Più di 500 azioni comunicative, sit-in e cortei si sono svolti tra lunedì 20 e martedì 21 maggio in quasi tutti i 50 Stati americani in risposta alla stretta repressiva sull’aborto portata avanti dai Repubblicani.

A una settimana dalla decisione del Senato dell’Alabama di approvare un disegno di legge che vieta quasi completamente l’aborto in tutto lo Stato, attivisti, gruppi “pro-choice” e per la difesa dei diritti riproduttivi delle donne e cittadini comuni hanno manifestato il loro dissenso nei confronti del provvedimento inondando le piazze e presidiando le sedi governative e le corti federali di tutta l’America.

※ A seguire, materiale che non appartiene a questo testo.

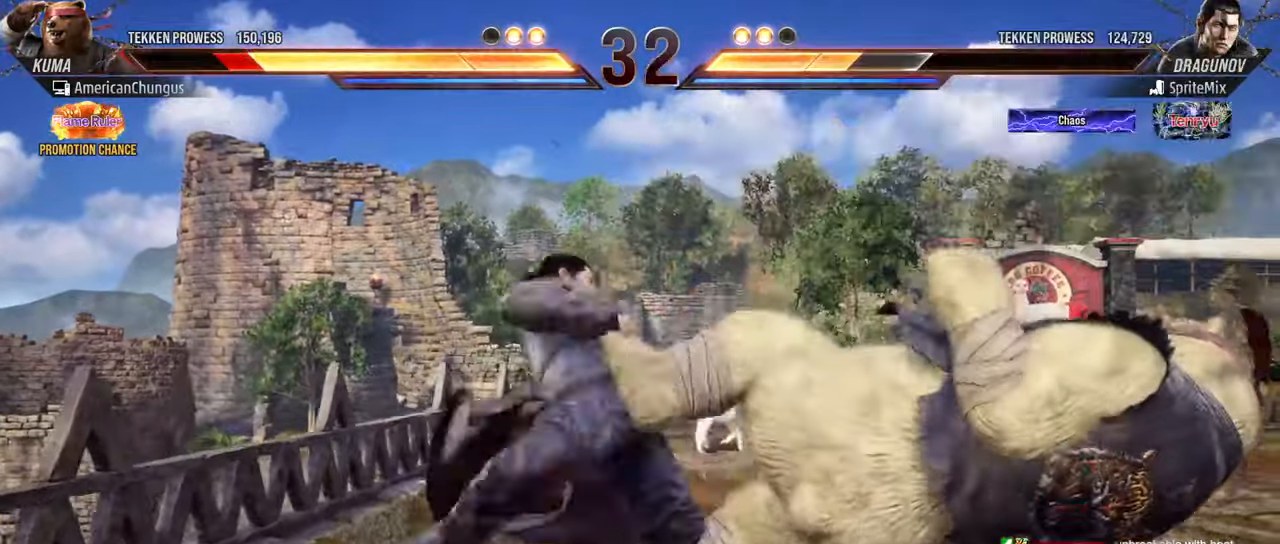
{"buttons": [], "left_stick": "center", "events": []}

Obiettivo della mobilitazione #Stop the Bans è il blocco della promulgazione di provvedimenti legislativi da parte degli Stati controllati dai Repubblicani che restringono l’accesso all’interruzione di gravidanza.

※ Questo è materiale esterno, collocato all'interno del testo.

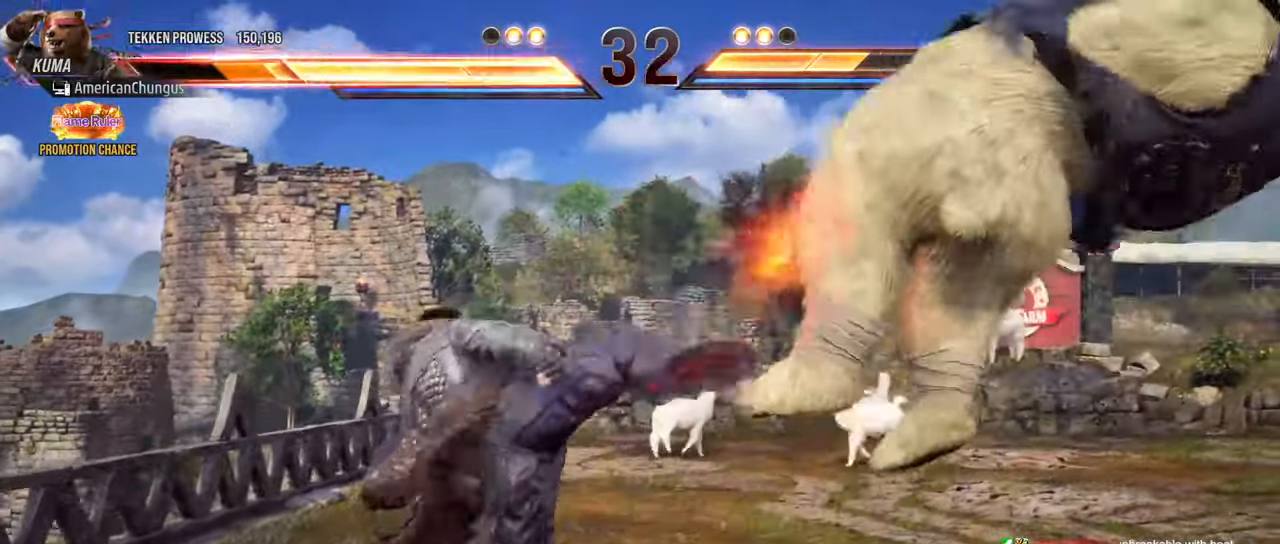
{"buttons": [], "left_stick": "center", "events": []}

Gli attacchi ai diritti sull’aborto stanno diventando sempre più frequenti negli Stati Uniti. Dalla fine del 2018 sono 15 gli Stati che hanno approvato misure restrittive sull’aborto. Solo negli ultimi tre mesi, tre Stati controllati dai repubblicani hanno approvato disegni di legge che vietano l’interruzione volontaria di gravidanza dopo la sesta settimana.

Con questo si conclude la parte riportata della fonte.